[ЗАДАНИЕ 1]: Извлеките без изменений строки записей с самого начала записей до строки, содержащей «CHRISTOL-LES-ALES», включая обе границы.

***** ФРАГМЕНТ ТЕКСТА

Итак, печалятся о поэте. Но печаль слишком простодушна, настоящая личная, она затронула даже людей мало причастных к литературе. Правдивее другой ответ, в глубине души решенный для всех: о человеке печалятся.
Ю. Тынянов, «Блок»
Самоубийство Бориса Рыжего в возрасте 26 лет больно ударило не только по знавшим и любившим его, но и по тем, кто никогда его не видел. Когда я впервые прочел стихи Рыжего, его давно уже не было в живых. Однако и для меня его преждевременная кончина стала личной утратой.
Вся поэзия Рыжего оказалась полна предвестий ранней смерти. Всякий намек, всякая вскользь упомянутая бритва, незакрытая дверь, стращательница-цыганка приобретали дополнительный смысл и неоспоримый вес. К Рыжему в полной мере можно отнести слова Тынянова, сто лет тому назад писавшему о Блоке: «когда говорят о его поэзии, почти всегда за поэзией невольно подставляют человеческое лицо — и все полюбили лицо, а не искусство». Кто из нас не помнит исполненные поэтической грусти портреты Блока? И кто из нас не различит трагическую судьбу в юношеских фотографиях Рыжего: в выражении, в чертах его лица, наконец, в этом узнаваемом шраме?
Видишь этот рубец – Он оставлен слезой.
Борис Рыжий
Полушутя, полувсерьез Рыжий просил по смерти обеспечить его механическим заместителем.
Пускай тогда, когда затылком стукну по днищу гроба, в подземелье рухну, заплаканные свердловчане пусть нарядят механическую куклу в мое шмотье, придав движеньям грусть.
Так в некотором смысле и вышло. Ряженая кукла — лирический герой стихов Рыжего — пережила автора и продолжает механически повторять заранее заданные действия, а движения ее, и в самом деле, исполнены грусти. Мы продолжаем за ней следить, ходим за ней по стихам и снам, мы любим ее, но понимаем ли мы искусство, вызвавшее ее к жизни?
Широко известны воспоминания современников о новокрестьянских поэтах: Николай Клюев или Сергей Есенин действительно родом из деревни, однако их подчеркнутая «крестьянскость» в городе очень быстро начинала отдавать бутафорией. Читающий Гете в оригинале Клюев, заслышав гостей, поспешно прятал книгу и входил в роль. Эта роль выходила за пределы стихов. Сама жизнь превращалась в сцену, а стихи — стремительно повышались в цене: куда может завести строка? Неожиданный лирический поворот? Мотив тоски? Мотив неволи?

**********

[ЗАДАНИЕ 2]: В каком возрасте покончил с собой Борис Рыжий, согласно тексту о нем?

***** ИСХОДНЫЕ ДАННЫЕ

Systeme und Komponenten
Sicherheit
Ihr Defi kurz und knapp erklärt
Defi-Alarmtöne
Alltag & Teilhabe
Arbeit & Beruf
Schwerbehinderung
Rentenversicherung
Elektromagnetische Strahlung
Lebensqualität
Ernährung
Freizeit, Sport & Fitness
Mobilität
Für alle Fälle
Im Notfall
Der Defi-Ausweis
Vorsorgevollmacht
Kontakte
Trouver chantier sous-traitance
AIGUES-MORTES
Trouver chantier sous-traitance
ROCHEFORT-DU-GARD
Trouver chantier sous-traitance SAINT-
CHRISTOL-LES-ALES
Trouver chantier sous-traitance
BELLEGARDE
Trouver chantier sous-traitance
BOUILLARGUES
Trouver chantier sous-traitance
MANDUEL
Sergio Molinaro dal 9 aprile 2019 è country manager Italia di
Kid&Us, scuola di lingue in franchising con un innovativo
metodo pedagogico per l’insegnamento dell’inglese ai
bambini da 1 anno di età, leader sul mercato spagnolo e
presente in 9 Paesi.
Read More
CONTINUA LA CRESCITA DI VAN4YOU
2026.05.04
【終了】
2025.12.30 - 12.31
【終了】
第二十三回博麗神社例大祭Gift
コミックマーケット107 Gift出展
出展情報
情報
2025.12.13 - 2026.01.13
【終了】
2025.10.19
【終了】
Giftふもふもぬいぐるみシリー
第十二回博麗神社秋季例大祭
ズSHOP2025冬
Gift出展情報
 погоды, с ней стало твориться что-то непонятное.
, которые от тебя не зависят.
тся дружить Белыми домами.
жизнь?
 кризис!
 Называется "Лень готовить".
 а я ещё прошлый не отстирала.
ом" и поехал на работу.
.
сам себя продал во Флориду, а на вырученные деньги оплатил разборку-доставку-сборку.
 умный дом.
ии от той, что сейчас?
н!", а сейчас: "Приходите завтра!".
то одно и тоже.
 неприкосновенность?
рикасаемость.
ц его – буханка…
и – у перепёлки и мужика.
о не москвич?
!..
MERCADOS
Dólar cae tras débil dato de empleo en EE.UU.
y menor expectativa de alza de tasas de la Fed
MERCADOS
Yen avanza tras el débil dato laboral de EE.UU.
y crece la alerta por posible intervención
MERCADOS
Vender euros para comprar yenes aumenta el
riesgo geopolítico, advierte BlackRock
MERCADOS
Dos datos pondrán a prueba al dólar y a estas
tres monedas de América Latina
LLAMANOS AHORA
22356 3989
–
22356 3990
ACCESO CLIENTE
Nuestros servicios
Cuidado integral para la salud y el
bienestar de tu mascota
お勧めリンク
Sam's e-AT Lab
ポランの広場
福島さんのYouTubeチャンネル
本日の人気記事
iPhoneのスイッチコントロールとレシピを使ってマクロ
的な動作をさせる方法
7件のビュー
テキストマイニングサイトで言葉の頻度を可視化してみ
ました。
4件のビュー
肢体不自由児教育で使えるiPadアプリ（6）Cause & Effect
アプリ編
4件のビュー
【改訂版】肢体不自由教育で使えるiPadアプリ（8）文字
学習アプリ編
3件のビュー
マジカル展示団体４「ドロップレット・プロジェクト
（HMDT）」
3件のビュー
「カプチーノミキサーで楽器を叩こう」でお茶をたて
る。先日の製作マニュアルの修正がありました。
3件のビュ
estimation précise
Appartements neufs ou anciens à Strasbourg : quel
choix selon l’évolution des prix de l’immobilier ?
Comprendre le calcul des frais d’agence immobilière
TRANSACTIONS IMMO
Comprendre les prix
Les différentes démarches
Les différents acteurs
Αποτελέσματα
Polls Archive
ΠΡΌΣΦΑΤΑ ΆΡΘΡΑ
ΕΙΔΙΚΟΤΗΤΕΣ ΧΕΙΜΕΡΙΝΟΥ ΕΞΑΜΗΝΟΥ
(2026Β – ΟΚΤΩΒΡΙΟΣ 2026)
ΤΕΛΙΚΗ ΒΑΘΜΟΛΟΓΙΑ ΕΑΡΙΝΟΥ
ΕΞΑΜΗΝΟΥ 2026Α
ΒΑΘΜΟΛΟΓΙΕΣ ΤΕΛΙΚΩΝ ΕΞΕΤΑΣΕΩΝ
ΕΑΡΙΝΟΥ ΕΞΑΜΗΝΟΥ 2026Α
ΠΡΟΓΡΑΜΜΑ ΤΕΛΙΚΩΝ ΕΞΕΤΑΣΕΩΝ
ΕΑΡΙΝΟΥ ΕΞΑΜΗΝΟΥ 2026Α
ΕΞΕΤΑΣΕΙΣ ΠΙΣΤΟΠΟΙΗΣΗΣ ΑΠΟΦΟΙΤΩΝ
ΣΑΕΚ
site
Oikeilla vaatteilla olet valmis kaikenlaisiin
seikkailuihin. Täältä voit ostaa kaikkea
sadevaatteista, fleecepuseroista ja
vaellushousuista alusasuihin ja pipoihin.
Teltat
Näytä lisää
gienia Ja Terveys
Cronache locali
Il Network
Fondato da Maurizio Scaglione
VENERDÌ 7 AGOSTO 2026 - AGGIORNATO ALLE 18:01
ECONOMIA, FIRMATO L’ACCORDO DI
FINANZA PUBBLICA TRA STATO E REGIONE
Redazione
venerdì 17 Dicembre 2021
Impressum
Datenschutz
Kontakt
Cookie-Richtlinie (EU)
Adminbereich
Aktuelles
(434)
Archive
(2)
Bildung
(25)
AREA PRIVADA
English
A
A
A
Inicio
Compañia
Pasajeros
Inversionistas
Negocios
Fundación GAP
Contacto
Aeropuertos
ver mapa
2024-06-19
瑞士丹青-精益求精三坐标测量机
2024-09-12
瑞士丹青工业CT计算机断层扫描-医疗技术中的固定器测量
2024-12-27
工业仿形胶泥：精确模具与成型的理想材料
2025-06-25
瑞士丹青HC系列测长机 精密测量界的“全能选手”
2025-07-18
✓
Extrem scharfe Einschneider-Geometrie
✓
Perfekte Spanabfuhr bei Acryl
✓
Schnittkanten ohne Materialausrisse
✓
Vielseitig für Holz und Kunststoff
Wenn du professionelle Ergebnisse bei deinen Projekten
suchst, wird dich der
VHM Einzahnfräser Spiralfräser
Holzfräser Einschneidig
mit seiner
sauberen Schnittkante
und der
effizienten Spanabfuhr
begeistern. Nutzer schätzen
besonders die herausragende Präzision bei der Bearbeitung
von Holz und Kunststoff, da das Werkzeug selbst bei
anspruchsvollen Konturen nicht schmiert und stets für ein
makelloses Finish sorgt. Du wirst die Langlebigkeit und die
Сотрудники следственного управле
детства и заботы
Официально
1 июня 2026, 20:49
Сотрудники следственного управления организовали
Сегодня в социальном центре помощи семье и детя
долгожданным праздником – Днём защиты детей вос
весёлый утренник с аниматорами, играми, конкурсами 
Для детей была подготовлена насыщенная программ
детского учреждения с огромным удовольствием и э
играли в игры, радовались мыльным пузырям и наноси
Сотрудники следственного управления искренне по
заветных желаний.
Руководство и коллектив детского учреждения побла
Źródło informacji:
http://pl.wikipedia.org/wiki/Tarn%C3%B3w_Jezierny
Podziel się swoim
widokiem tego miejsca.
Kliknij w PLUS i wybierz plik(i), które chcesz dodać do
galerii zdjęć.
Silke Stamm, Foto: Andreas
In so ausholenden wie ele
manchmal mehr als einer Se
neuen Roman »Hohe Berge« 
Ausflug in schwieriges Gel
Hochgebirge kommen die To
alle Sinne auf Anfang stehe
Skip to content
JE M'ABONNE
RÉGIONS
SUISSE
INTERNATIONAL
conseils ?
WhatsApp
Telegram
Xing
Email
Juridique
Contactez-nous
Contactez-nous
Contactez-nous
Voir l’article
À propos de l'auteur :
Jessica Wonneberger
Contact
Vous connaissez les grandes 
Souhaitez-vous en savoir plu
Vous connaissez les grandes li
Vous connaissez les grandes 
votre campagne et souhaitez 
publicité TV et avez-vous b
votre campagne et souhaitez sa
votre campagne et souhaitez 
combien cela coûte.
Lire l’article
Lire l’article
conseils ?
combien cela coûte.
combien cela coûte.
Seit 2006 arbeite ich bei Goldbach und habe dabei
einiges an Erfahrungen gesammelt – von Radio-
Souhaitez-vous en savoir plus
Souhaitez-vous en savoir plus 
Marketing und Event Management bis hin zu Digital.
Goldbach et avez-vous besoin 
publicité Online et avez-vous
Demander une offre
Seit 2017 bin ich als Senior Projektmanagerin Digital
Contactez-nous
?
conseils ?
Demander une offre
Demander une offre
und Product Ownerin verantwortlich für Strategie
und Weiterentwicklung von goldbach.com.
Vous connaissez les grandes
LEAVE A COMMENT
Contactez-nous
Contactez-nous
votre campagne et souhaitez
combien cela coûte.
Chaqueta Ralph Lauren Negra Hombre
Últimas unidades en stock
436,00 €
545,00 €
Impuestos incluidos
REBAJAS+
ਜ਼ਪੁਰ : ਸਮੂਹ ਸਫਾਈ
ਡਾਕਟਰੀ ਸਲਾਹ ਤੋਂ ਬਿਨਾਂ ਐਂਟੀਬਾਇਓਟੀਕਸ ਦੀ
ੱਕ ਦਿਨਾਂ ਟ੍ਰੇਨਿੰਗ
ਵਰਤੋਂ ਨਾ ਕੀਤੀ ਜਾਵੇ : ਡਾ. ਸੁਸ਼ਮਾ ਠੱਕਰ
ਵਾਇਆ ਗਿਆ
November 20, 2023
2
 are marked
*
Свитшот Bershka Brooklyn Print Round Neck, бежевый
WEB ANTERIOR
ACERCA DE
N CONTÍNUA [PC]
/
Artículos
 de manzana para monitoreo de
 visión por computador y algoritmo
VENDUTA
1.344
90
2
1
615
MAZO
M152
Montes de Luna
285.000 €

**********

[ОТВЕТ 1]:
Systeme und Komponenten
Sicherheit
Ihr Defi kurz und knapp erklärt
Defi-Alarmtöne
Alltag & Teilhabe
Arbeit & Beruf
Schwerbehinderung
Rentenversicherung
Elektromagnetische Strahlung
Lebensqualität
Ernährung
Freizeit, Sport & Fitness
Mobilität
Für alle Fälle
Im Notfall
Der Defi-Ausweis
Vorsorgevollmacht
Kontakte
Trouver chantier sous-traitance
AIGUES-MORTES
Trouver chantier sous-traitance
ROCHEFORT-DU-GARD
Trouver chantier sous-traitance SAINT-
CHRISTOL-LES-ALES

[ОТВЕТ 2]: Борис Рыжий покончил с собой в возрасте 26 лет.